### Extrait étudié
Les Kenyans sont sujets aux élans d’euphorie. Un temps considéré comme le peuple le plus optimiste du monde, cette société est presque génétiquement programmée pour voir les choses du bon côté et chercher le positif même dans les périodes les plus sombres. Le pays est connu pour son célèbre « Hakuna Matata », qui constitue, pour tous ceux qui ont vu Le Roi lion de Disney, une philosophie du « sans aucuns soucis ».
Notre exubérance irrationnelle refait une fois de plus surface dans le sillage du verdict de la Cour suprême qui a annulé la réélection du président Uhuru Kenyatta, qui datait d’à peine trois semaines. En un sens, c’est compréhensible. Ce fut une période tendue, trépidante, après une nouvelle journée d’élections marquée par l’enthousiasme, empreinte de l’espoir de jours meilleurs que le pays pourrait connaître. Et cela bien que l’on sache que, si le pays a organisé des élections régulières au cours de ses 50 années d’indépendance, celles-ci n’ont jamais résulté sur un changement véritablement significatif et durable.
Même les élections de 2002 – peut-être les plus follement enthousiastes que le pays a connu, étant donné qu’elles mettaient un terme à 24 ans d’une présidence despotique et kleptocratique sous Daniel arap Moi – n’ont fait qu’inaugurer le tour de Mwai Kibaki de se servir. Rapidement, les Kenyans qui avaient procédé à des arrestations citoyennes de policiers corrompus, pensant que tout avait changé, reçurent un véritable choc lorsque des rapports de corruption généralisée aux échelons les plus élevés firent surface avec une régularité croissante. Tant et si bien que la personne nommée à la tête de l’organe de lutte contre la corruption du pays fut contrainte de fuir le pays. Les ministres corrompus « sont voraces comme des gloutons » et « vomissent sur les chaussures » des donateurs, a déclaré Edward Clay, Haut-Commissaire britannique.
Mais revenons à la décision de la Cour suprême. Comme pour les élections de 2002, celles que la cour venait d’annuler se caractérisaient manifestement par d’importantes irrégularités. Mais il y a 15 ans, cela n’avait pas grande importance. Le vote contre le successeur de Moi, soigneusement choisi – ironie du sort, le président actuel – fut si écrasant que le régime n’eut pas d’autre choix que de céder sa place. Quoi qu’il en soit, la réforme électorale effectuée alors avait essentiellement consisté en un accord tacite, permettant à l’opposition de nommer une partie des membres de la commission électorale.
######
Travail à faire:
[1] Répondez à chaque question d’après l’extrait étudié.
(a) Depuis combien de temps datait la réélection d’Uhuru Kenyatta au moment du verdict de la Cour suprême ?
(b) Combien d’années a duré la présidence de Daniel arap Moi ?
(c) Quelle fonction Edward Clay occupait-il ?
[2] Reformulez sous forme de liste le paragraphe de l’extrait étudié qui commence par « Même les élections de 2002 », en conservant ses faits principaux.
[3] Indiquez si chaque affirmation s’accorde avec l’extrait étudié, en répondant par oui ou non et en citant les mots du texte qui permettent de trancher.
(a) Le pays a organisé des élections régulières depuis son indépendance.
(b) En 2002, le régime a refusé de céder sa place malgré le résultat du vote.
(c) La réforme électorale a permis à l’opposition de nommer tous les membres de la commission électorale.
Les données n’interviennent pas dans ce travail.
### Données présentées
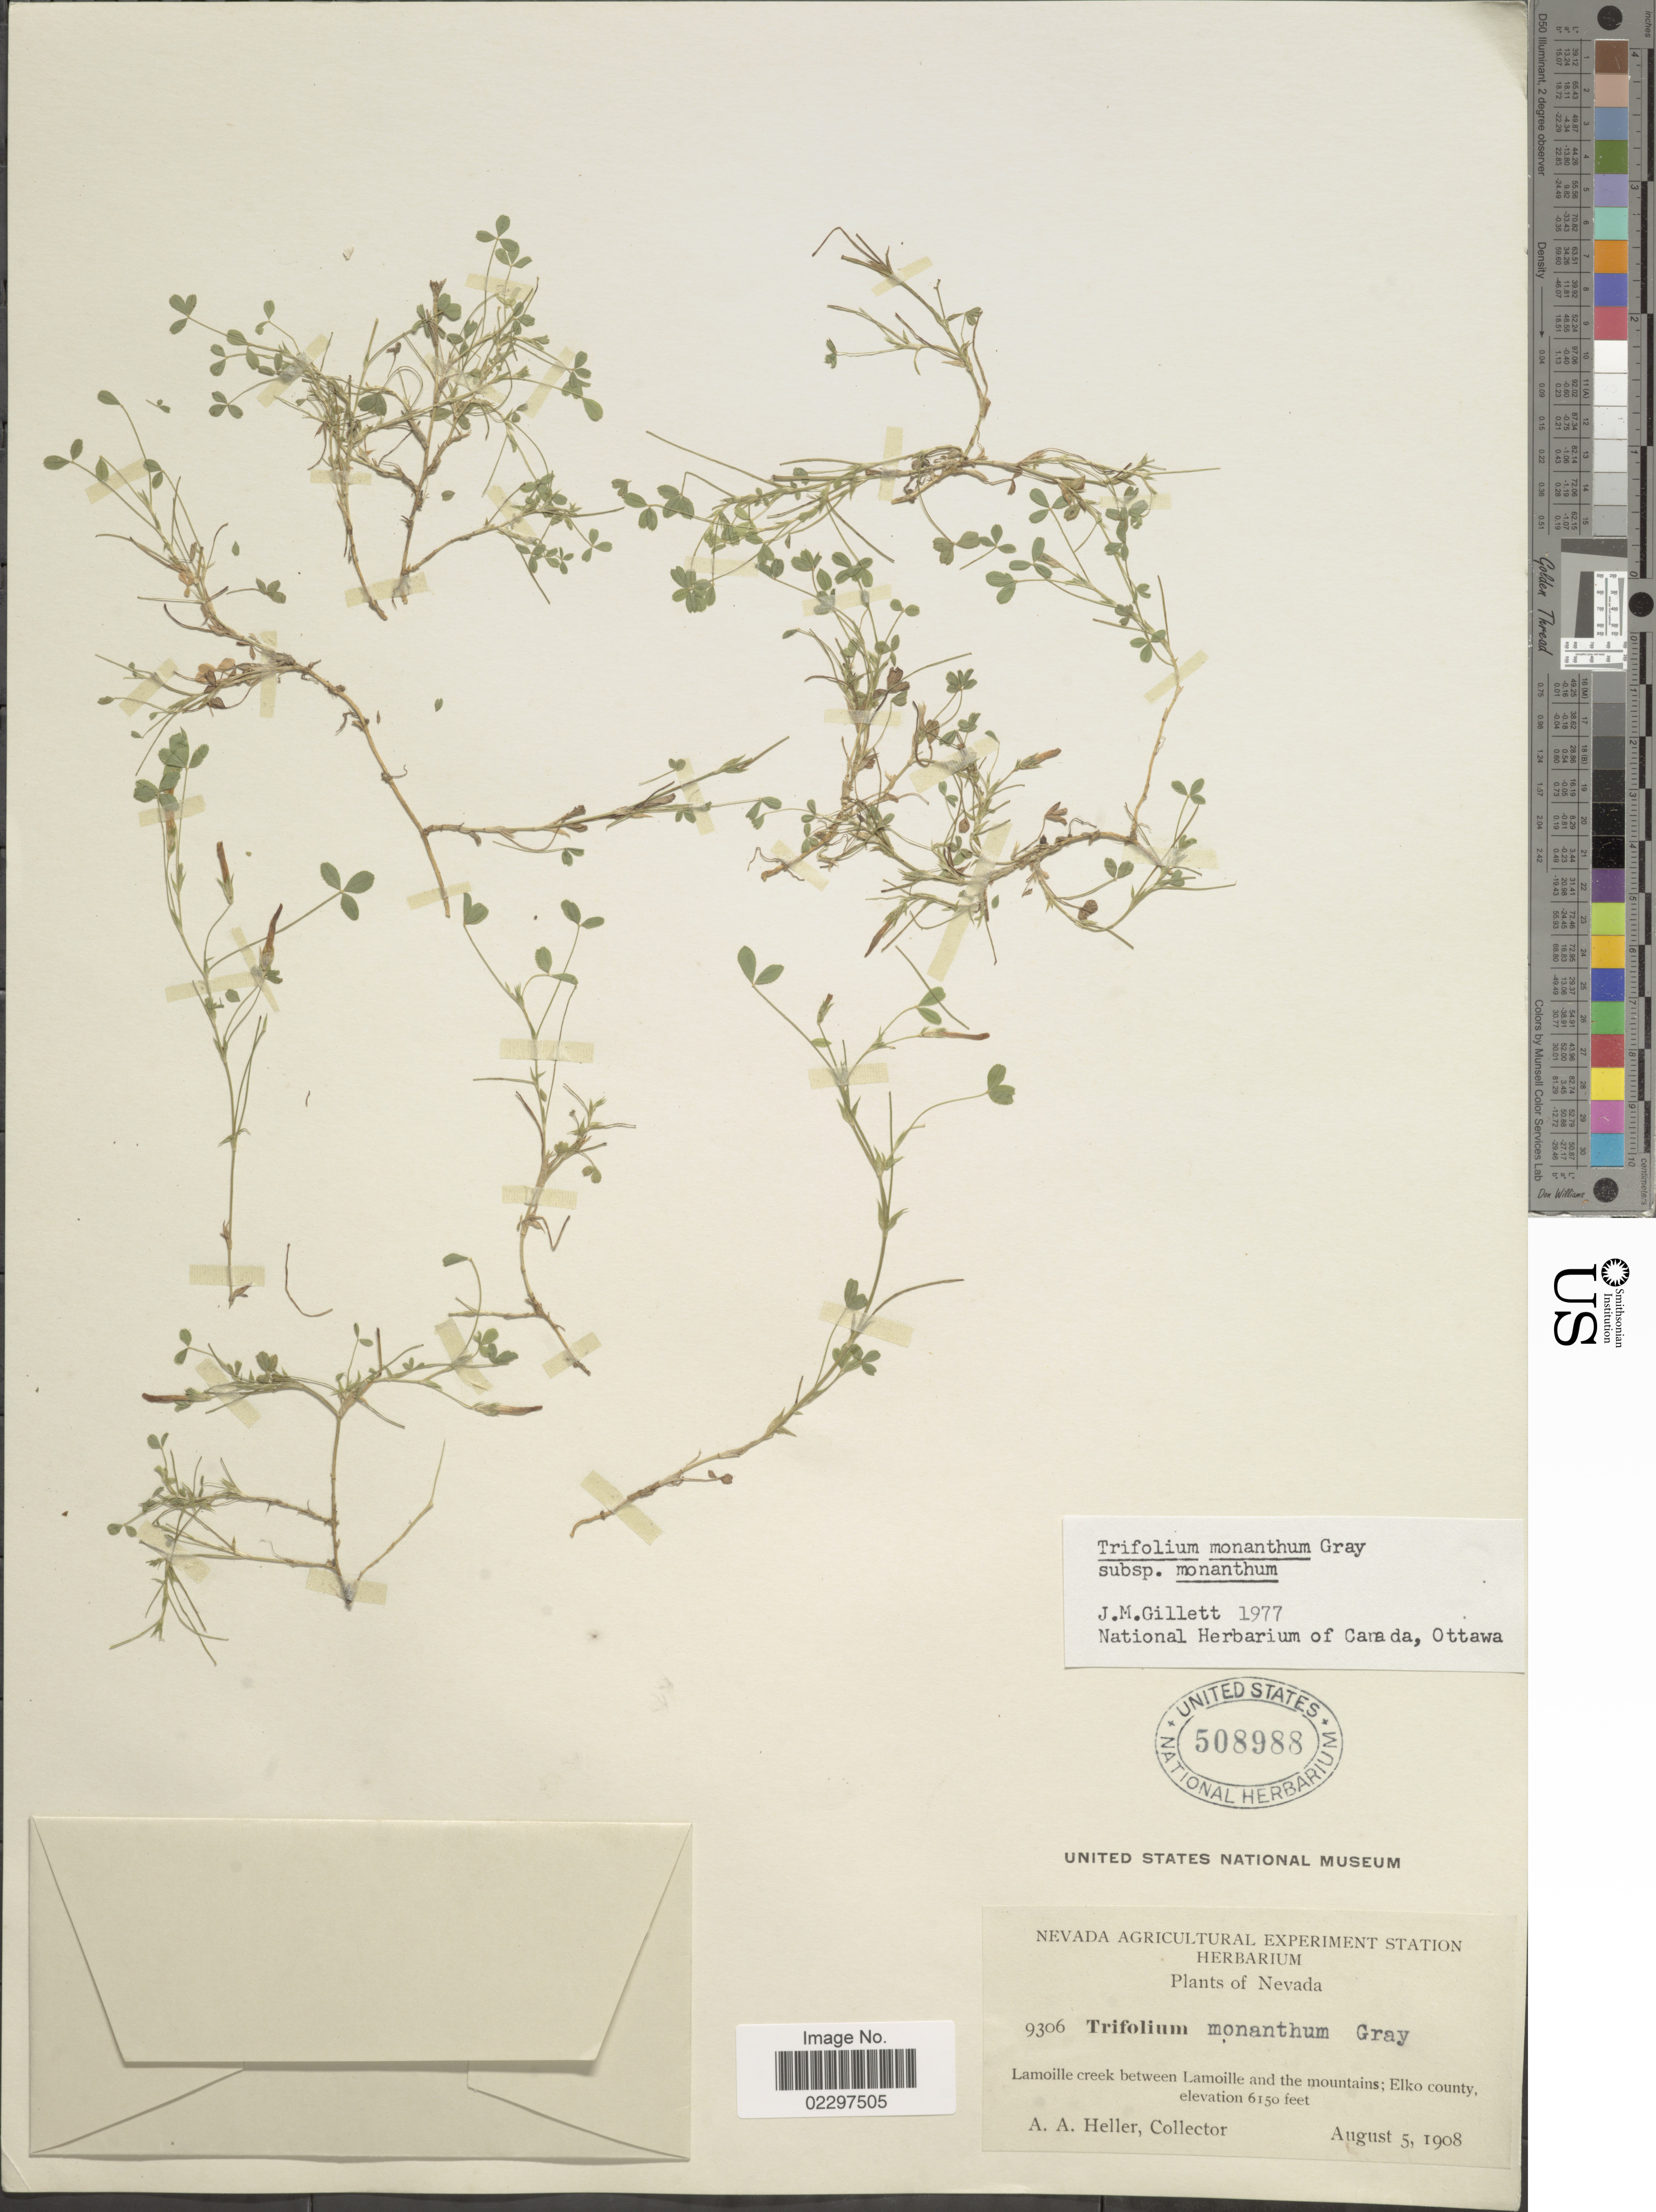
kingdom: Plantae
######
### Données présentées
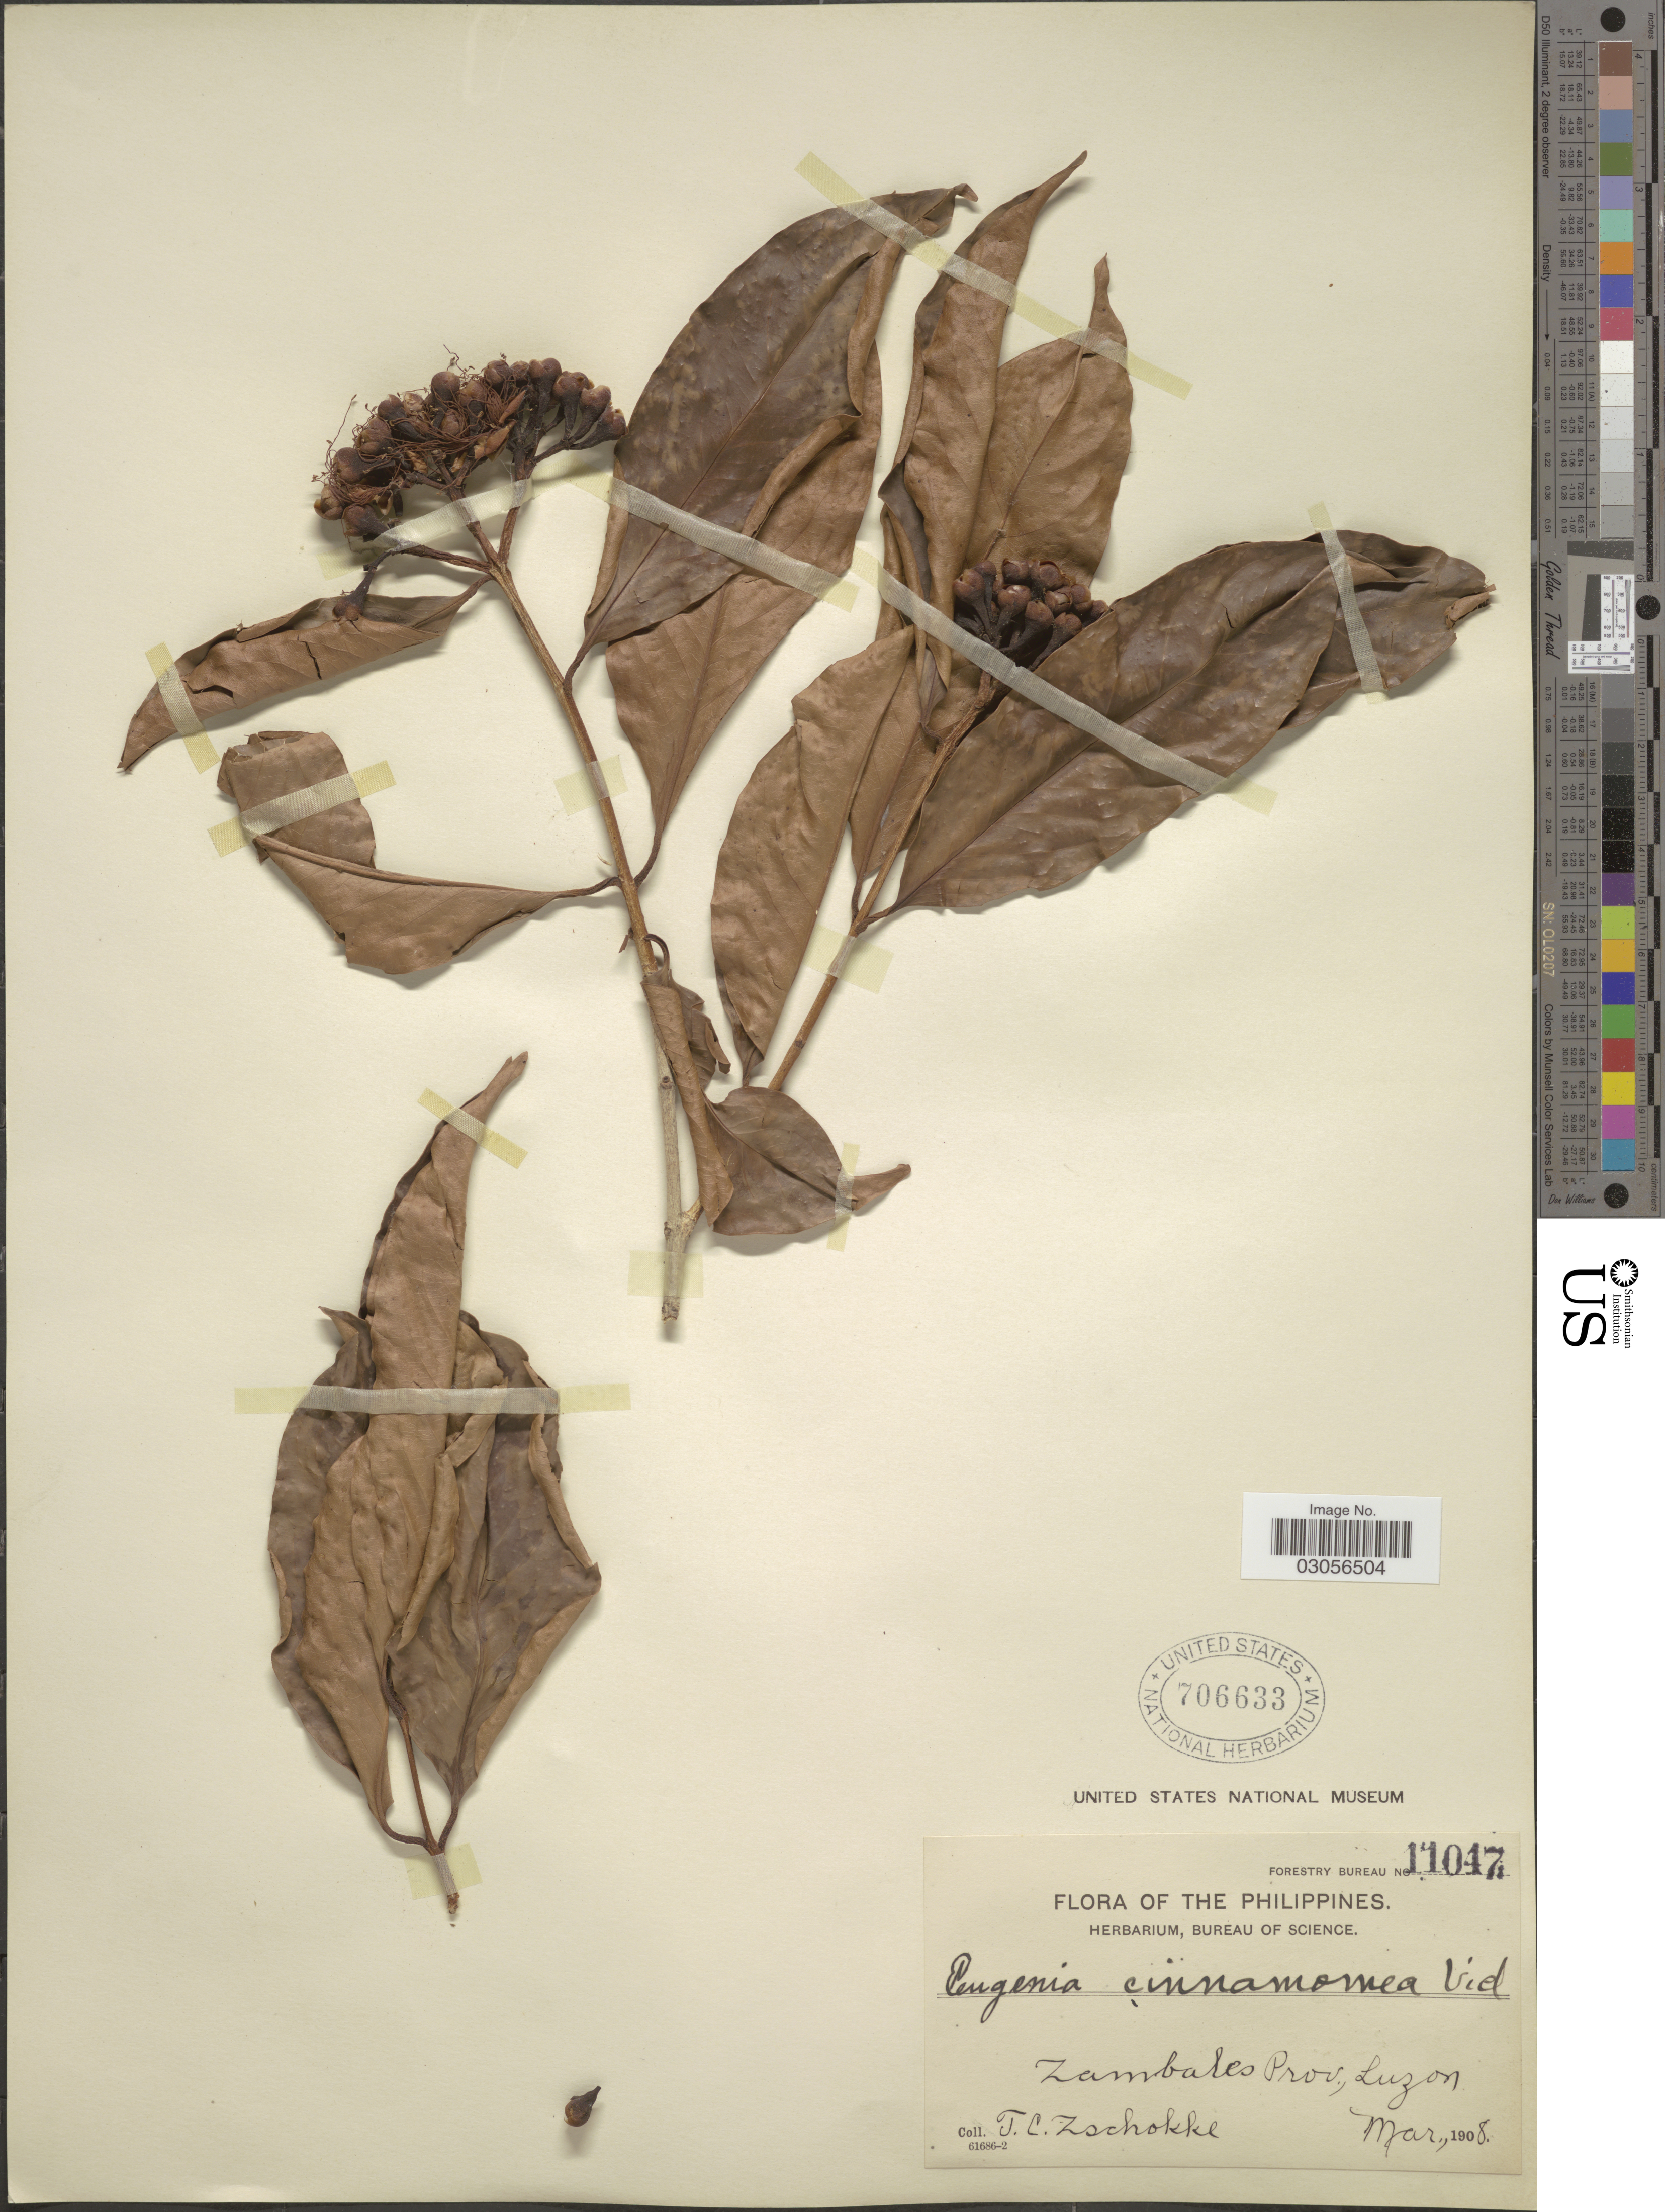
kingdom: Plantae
######
Réponses attendues:
[1]
(a) À peine trois semaines.
(b) 24 ans.
(c) Il était Haut-Commissaire britannique.

[2]
- Les élections de 2002 ont peut-être été les plus enthousiastes du pays. Elles mettaient fin à 24 ans de présidence despotique et kleptocratique sous Daniel arap Moi.
- Elles n’ont pourtant fait qu’inaugurer le tour de Mwai Kibaki de se servir.
- Des Kenyans avaient arrêté eux-mêmes des policiers corrompus. Ils ont été choqués par des rapports de plus en plus réguliers sur une corruption généralisée aux plus hauts échelons.
- La personne nommée à la tête de l’organe de lutte contre la corruption a dû fuir le pays.
- Selon Edward Clay, Haut-Commissaire britannique, les ministres corrompus étaient « voraces comme des gloutons » et « vomissent sur les chaussures » des donateurs.

[3]
(a) Oui : « le pays a organisé des élections régulières au cours de ses 50 années d’indépendance »
(b) Non : « le régime n’eut pas d’autre choix que de céder sa place »
(c) Non : « permettant à l’opposition de nommer une partie des membres de la commission électorale »